What you have to do: All of the data should be reproduced word for word, though its pictures must be omitted.

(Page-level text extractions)

****************

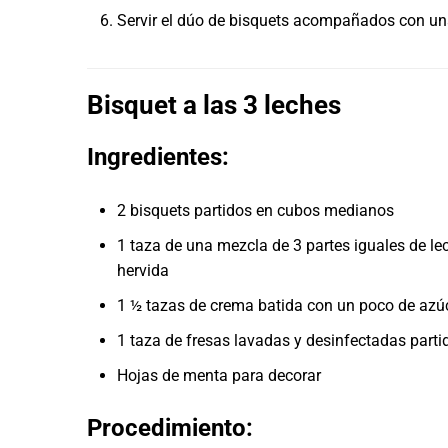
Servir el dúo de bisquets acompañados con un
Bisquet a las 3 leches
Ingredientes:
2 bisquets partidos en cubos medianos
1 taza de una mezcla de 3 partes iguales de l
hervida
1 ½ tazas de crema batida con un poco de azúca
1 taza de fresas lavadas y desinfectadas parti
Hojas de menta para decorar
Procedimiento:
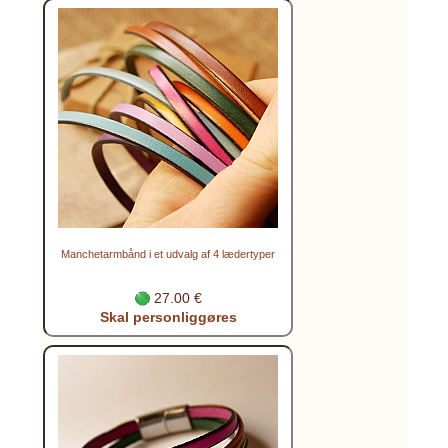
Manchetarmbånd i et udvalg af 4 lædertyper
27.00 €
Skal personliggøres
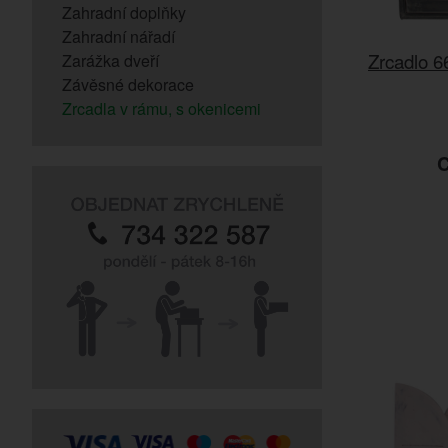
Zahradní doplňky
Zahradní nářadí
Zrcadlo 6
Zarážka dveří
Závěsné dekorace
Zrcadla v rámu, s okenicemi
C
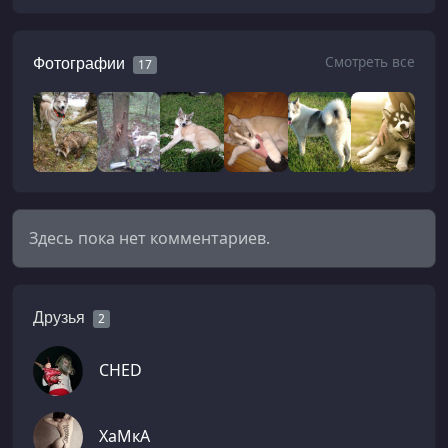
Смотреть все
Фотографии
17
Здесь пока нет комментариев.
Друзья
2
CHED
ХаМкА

****************

Output of the task:
Servir el dúo de bisquets acompañados con un
Bisquet a las 3 leches
Ingredientes:
2 bisquets partidos en cubos medianos
1 taza de una mezcla de 3 partes iguales de l
hervida
1 ½ tazas de crema batida con un poco de azúca
1 taza de fresas lavadas y desinfectadas parti
Hojas de menta para decorar
Procedimiento:
Manchetarmbånd i et udvalg af 4 lædertyper
27.00 €
Skal personliggøres
Zahradní doplňky
Zahradní nářadí
Zrcadlo 6
Zarážka dveří
Závěsné dekorace
Zrcadla v rámu, s okenicemi
C
Смотреть все
Фотографии
17
Здесь пока нет комментариев.
Друзья
2
CHED
ХаМкА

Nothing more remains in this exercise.